When C is pressed into a three-dimensional curved surface, plate materials 1A, 1
After heating B and 1C to about 950 ° C. in advance, they were inserted between the upper and lower molds 14 and pressurized. Then, the plate materials 1A, 1B, and 1C were continuously pressed until the martensitic transformation was completed. This was to prevent the plate materials 1A, 1B and 1C from buckling or deforming due to the thermal expansion of the martensitic transformation if the pressure is released before the martensitic transformation is completed. .

The plate material 1 pressed in this way
A, 1B, and 1C were welded by a three-dimensional electron beam welding machine, joined to each other and integrated, and then a dimensional inspection and a nondestructive inspection were performed to form a vane.

The present invention can be applied not only to the vane 1 but also to the band 2 as a matter of course. In addition,
A flow chart showing the procedure until the turbine runner is created is as shown in FIG.

[0039]

As described above, according to the present invention,
Since it is possible to obtain a rolled steel plate for a water turbine runner that has high strength and high toughness and corrosion resistance, it is possible to improve reliability of fracture safety of the water turbine runner. Also,
Since the number of inspection steps and repair steps can be reduced, there are great economic advantages.

[Brief description of drawings]

FIG. 1 is a perspective view of a Francis turbine runner to which the present invention can be applied.

FIG. 2 is a sectional view when FIG. 1 is cut at the center.

FIG. 3 is a view showing a bead shape.

FIG. 4 is an assembly drawing of a runner.

FIG. 5 is a sectional view of a press machine.

FIG. 6 is a flowchart showing a procedure for manufacturing a runner.

[Explanation of symbols]

 1 vane 1A, 1B, 1C plate material 2 crown 3 band 10 upper table 11 lower table 12 movable head 13 movable rod 14 type 15 support side plate 16 water conduit

 ─────────────────────────────────────────────────── ─── Continuation of the front page (72) Inventor Junzo Komatsu 3-1-1, Saiwaicho, Hitachi-shi, Ibaraki Hitachi Ltd. Hitachi factory (72) Inventor Masakazu Midorikawa 3-chome, Saiwaicho, Hitachi-shi, Ibaraki 1-1 Hitachi Stock Co., Ltd. Hitachi Factory (72) Inventor Tsuguo Yoshikawa 3-1-1 1-1 Saiwaicho, Hitachi City, Ibaraki Hitachi Co., Ltd.
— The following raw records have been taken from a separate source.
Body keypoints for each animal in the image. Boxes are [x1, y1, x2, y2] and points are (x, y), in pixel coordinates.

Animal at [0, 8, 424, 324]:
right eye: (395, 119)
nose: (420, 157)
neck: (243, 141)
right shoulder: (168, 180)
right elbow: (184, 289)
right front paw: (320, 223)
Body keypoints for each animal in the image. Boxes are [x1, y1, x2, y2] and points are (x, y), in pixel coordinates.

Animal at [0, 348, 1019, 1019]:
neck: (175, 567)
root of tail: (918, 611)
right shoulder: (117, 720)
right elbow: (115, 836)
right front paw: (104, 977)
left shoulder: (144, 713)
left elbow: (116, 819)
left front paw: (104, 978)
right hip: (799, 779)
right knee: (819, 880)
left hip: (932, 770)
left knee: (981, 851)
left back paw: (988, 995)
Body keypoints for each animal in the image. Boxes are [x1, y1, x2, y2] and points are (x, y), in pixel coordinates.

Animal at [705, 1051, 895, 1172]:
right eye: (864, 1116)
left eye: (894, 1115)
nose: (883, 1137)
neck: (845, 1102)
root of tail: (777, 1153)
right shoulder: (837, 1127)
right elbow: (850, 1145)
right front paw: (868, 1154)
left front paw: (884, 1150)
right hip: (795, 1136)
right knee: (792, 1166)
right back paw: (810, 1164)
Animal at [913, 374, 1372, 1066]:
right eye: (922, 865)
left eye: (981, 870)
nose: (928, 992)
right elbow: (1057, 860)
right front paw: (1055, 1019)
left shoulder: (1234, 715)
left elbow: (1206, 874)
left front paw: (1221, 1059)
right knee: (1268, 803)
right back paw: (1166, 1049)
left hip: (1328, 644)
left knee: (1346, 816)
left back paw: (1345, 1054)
Hitachi Factory

Claims (2)

[Claims] 1. C: 0.01 to 0.10% by weight, S
i: 0.10 to 1.0%, Mn: 0.10 to 2.0%, N
i: 2 to 7%, Cr: 10 to 15%, Mo: 0.10 to 3
%, The balance Fe and unavoidable impurities, the metallic structure is a mixture of martensite and retained austenite, and the amount of retained austenite is 10 to 35 by volume.
% Rolled steel sheet for water turbine runners. 2. C: 0.01 to 0.10% by weight, S
i: 0.10 to 1.0%, Mn: 0.10 to 2.0%, N
i: 2 to 7%, Cr: 10 to 15%, Mo: 0.10 to 3
%, The balance Fe and unavoidable impurities, the oxygen content is controlled to a maximum of 60 ppm, the nitrogen content is controlled to a maximum of 120 ppm, and the metal structure is composed of a mixture of martensite and retained austenite, and the retained austenite amount. A rolled steel sheet for a water turbine runner, which is a layered sheet material obtained by welding a rolled steel sheet having a volume ratio of 10 to 35% to the surface of a mild steel material by welding.